Several blocks south at Non-Fiction Gallery, MFA candidate in Photography Aaron Brumbelow launched his thesis show entitled "LF Home." Common internet shorthand meaning looking for, "LF Home" offered viewers manipulated Google Maps and Street View images of Brumbelow's hometown of Tull, Ark. Taking advantage of the photograph's dependence on its caption, Brumbelow titled the images after experiences and memories specific to the pictured locations. Conjuring nostalgia and curiosity, titles and images established a conceptual space wherein viewers could situate themselves along a spectrum of responses. Whether identifying with Brumbelow's association of meaning with the rural landscape or questioning the images' authenticity, viewers joined the artist in the process of looking for home.

In other Brumbelow news, the artist this week will launch the first issue of his digital publication "Touch.My.Prints," which showcases photography, time based works, virtual sculptures and essays.
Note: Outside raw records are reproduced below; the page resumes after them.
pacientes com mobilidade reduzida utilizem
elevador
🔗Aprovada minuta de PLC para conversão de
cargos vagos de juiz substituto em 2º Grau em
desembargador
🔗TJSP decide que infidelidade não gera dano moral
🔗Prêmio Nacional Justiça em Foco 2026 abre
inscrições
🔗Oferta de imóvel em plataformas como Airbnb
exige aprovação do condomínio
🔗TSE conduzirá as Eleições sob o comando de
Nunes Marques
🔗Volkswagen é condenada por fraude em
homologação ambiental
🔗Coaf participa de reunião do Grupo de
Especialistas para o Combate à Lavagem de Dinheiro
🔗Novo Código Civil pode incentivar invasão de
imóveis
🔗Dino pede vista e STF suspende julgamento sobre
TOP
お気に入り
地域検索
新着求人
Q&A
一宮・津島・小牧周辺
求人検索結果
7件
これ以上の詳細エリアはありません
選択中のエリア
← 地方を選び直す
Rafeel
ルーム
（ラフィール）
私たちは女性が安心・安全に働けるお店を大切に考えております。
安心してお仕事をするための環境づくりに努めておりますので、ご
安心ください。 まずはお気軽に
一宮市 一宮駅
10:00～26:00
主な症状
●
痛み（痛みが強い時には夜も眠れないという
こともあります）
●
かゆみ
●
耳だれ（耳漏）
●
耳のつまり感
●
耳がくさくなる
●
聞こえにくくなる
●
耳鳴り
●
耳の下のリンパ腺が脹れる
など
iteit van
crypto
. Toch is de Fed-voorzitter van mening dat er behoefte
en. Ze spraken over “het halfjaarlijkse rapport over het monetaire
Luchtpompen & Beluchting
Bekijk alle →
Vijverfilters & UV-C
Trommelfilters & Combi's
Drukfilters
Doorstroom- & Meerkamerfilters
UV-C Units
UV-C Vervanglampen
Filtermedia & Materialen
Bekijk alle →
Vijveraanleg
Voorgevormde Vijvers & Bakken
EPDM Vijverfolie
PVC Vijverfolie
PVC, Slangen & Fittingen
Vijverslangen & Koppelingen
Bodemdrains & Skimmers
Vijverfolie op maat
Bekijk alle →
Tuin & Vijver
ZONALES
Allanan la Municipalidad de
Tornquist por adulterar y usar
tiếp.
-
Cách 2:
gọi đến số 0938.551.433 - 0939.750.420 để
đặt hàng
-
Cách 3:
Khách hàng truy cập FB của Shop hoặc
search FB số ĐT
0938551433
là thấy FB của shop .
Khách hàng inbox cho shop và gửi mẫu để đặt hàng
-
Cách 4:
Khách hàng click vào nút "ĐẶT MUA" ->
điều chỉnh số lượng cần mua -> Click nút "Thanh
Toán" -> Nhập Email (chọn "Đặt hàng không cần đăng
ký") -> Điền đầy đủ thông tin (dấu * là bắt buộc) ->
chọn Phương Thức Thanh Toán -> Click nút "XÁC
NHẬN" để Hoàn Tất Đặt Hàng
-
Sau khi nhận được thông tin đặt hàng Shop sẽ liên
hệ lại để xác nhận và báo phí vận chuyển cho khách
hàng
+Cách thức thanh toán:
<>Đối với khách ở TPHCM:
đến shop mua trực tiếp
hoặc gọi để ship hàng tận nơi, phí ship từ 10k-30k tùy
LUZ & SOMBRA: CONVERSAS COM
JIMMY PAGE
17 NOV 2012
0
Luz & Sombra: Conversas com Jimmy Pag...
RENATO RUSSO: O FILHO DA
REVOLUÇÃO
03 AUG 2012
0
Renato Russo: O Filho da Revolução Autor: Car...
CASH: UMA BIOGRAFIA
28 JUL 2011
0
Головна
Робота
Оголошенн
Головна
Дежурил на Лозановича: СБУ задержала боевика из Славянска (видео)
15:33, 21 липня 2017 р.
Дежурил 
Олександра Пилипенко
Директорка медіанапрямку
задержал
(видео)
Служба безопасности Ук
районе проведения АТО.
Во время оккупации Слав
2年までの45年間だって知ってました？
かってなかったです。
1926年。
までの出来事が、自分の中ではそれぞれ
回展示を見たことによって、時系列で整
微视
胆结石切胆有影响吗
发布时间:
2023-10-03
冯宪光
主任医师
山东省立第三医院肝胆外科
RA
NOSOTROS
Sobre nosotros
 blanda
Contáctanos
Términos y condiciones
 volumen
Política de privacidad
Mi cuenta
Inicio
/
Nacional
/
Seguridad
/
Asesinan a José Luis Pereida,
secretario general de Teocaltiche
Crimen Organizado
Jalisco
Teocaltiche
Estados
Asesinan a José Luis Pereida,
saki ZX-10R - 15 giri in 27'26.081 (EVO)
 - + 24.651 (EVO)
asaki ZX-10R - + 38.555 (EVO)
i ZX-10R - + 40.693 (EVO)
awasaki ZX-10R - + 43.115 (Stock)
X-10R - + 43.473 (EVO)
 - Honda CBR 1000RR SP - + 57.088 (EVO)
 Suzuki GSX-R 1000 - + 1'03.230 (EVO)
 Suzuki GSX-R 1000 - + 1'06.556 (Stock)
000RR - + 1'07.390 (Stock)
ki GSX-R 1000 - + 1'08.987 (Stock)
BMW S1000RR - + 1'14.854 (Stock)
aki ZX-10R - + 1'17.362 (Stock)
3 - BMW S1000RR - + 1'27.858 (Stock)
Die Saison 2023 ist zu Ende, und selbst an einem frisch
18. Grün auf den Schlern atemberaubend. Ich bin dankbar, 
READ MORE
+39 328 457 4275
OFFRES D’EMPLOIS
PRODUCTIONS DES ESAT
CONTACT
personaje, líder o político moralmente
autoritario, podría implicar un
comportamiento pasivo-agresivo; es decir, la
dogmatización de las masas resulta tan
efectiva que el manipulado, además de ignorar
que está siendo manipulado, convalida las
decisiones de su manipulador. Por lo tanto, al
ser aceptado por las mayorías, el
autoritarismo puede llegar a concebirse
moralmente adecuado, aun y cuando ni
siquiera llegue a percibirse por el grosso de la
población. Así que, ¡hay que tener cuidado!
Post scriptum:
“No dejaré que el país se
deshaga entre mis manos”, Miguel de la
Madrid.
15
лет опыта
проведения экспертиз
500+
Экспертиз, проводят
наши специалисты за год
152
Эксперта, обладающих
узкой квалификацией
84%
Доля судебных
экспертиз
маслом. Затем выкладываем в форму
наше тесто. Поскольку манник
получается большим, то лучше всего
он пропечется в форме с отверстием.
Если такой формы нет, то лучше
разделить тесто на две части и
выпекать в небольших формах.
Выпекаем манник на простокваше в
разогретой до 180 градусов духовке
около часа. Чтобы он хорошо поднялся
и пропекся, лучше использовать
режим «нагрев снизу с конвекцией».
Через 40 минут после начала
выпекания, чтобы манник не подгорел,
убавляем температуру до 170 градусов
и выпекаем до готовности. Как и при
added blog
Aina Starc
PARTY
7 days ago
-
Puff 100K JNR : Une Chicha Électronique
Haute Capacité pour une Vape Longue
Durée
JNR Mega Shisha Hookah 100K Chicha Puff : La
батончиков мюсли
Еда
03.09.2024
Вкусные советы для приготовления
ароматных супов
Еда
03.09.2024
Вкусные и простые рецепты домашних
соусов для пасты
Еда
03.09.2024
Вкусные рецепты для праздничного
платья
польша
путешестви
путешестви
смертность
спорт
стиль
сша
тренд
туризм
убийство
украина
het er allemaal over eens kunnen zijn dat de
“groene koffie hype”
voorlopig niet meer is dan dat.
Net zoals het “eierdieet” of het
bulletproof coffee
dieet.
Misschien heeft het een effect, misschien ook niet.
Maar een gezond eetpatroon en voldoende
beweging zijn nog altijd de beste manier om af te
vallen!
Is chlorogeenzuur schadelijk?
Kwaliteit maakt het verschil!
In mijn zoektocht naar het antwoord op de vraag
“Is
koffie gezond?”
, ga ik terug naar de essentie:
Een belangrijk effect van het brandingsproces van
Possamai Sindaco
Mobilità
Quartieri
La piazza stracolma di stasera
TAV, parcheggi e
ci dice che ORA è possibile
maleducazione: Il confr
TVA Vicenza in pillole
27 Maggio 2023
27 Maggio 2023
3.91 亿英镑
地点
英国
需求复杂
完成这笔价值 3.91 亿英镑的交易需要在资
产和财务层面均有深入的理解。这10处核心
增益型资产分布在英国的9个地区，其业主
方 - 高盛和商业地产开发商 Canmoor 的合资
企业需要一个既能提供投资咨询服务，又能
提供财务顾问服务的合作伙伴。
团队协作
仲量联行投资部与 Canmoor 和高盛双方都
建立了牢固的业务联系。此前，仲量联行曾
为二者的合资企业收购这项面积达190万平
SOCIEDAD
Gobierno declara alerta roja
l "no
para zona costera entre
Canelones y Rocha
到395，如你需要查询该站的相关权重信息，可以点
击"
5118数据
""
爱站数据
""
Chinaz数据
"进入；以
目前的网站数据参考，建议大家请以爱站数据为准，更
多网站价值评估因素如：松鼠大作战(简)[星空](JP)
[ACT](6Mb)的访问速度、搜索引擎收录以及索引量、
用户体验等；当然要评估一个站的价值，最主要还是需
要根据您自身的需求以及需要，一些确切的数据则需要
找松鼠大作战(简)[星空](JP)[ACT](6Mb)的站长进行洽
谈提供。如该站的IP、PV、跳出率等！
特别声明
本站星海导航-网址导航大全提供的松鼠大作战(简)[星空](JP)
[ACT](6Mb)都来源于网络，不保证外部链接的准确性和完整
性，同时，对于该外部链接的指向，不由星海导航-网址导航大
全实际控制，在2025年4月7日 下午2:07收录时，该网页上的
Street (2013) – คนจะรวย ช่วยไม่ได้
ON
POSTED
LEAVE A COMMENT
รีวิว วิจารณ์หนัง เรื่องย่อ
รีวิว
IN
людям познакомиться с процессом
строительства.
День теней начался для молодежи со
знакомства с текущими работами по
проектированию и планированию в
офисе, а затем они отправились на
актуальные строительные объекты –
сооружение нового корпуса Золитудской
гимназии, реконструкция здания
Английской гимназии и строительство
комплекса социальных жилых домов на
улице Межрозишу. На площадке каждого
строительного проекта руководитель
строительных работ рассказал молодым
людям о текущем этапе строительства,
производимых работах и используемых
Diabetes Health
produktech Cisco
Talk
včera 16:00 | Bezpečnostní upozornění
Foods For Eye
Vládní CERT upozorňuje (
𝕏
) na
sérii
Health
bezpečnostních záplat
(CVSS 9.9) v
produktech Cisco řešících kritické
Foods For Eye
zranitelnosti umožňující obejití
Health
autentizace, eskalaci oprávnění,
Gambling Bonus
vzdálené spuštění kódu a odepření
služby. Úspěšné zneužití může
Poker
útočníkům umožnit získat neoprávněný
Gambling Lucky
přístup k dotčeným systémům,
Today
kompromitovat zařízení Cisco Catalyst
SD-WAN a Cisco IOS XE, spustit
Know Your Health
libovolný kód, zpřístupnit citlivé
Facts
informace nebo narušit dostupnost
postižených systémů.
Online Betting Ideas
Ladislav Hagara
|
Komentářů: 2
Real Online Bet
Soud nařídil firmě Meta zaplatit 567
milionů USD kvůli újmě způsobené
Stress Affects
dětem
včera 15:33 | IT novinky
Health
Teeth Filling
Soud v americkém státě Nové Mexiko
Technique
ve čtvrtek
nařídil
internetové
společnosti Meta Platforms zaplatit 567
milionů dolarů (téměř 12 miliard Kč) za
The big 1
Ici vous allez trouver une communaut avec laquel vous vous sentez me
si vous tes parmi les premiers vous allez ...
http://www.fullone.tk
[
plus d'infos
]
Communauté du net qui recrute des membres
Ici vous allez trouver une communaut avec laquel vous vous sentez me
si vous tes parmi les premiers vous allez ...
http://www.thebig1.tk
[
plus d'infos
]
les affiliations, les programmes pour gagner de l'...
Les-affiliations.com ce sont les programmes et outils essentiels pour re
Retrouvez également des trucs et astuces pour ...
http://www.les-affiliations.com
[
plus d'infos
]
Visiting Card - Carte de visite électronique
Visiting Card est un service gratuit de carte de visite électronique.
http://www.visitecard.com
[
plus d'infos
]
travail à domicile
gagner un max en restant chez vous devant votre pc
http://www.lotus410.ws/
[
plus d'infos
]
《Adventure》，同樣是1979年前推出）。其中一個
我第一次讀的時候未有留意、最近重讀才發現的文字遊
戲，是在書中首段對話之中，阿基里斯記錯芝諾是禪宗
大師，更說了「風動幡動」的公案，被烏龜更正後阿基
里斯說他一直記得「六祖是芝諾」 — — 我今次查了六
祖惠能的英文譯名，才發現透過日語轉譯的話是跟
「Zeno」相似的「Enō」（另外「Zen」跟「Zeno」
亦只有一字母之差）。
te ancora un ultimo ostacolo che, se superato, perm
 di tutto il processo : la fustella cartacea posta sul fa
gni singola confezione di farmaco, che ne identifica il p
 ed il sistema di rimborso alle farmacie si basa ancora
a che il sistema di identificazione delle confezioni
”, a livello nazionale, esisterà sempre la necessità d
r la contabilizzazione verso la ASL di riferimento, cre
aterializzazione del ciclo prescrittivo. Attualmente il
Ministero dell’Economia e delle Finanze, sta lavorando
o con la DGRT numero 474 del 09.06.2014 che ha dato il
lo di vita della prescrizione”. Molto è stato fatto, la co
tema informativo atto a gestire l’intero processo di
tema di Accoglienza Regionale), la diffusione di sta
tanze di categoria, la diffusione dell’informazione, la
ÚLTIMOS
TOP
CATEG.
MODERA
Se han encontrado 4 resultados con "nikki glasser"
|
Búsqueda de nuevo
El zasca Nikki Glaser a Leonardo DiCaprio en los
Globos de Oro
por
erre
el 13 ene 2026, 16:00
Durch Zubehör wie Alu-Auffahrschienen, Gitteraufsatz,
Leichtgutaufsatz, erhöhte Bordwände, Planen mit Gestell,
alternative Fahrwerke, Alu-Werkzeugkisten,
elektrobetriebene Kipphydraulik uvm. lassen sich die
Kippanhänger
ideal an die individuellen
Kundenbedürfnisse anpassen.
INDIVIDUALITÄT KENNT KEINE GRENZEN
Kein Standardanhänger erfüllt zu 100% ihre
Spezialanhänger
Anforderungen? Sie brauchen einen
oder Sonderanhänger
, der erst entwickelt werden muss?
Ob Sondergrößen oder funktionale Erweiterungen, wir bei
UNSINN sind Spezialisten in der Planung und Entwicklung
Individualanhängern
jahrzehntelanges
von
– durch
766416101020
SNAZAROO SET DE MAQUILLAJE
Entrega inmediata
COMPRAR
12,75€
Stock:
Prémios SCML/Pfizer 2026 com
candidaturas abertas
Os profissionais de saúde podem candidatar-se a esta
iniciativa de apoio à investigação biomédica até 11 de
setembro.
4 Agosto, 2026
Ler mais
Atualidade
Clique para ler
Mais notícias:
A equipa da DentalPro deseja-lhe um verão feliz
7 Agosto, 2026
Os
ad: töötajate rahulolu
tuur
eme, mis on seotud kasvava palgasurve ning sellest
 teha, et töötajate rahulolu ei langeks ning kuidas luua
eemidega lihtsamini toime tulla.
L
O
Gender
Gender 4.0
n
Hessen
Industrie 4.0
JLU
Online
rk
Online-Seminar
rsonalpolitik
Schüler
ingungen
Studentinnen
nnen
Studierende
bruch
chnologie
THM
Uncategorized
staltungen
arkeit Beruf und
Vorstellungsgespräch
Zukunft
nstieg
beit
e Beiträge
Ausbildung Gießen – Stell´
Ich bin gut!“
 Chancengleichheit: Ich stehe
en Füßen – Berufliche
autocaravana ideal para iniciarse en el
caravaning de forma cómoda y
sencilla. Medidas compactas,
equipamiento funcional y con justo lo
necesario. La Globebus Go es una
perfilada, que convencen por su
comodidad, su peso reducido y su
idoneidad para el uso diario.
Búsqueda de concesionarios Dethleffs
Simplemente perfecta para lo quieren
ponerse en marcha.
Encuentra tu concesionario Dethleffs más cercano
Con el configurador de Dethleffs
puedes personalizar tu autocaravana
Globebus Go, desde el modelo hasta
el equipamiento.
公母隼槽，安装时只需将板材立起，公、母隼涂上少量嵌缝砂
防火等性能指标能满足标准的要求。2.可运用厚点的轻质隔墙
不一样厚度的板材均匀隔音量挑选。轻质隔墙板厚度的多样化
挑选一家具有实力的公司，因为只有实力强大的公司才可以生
The first issue focuses on non-player characters in video games, inviting artists and readers to investigate their relationships with these virtual characters inside the digital space of the interactive game.

Vegetable Lamb: A Cotton Story @ Sicky Nar Nar

As part of an internship with Cotton, Incorporated, BFA Fibers SCAD student Megan McConnell organized an exhibit of dozens of works in almost every conceivable medium at Sicky Nar Nar, the gallery-meets-clothing brand located blocks from Forsyth on West Duffy Street. Funded by US cotton growers and importers of cotton products, Cotton, Inc. is the research and marketing company behind the new Cotton University initiative, which aims to improve the understanding of cotton textiles for design professionals, educators and students.

McConnell put together an exhibit of painting, fashion and fibers, photographs, sculpture, mixed media and more that explored cotton's versatile properties as a source of inspiration and as a material component of works of art. The show's opening reception offered attendees prizes, music, art demos and—in keeping with the theme textile—all you can eat pink cotton candy.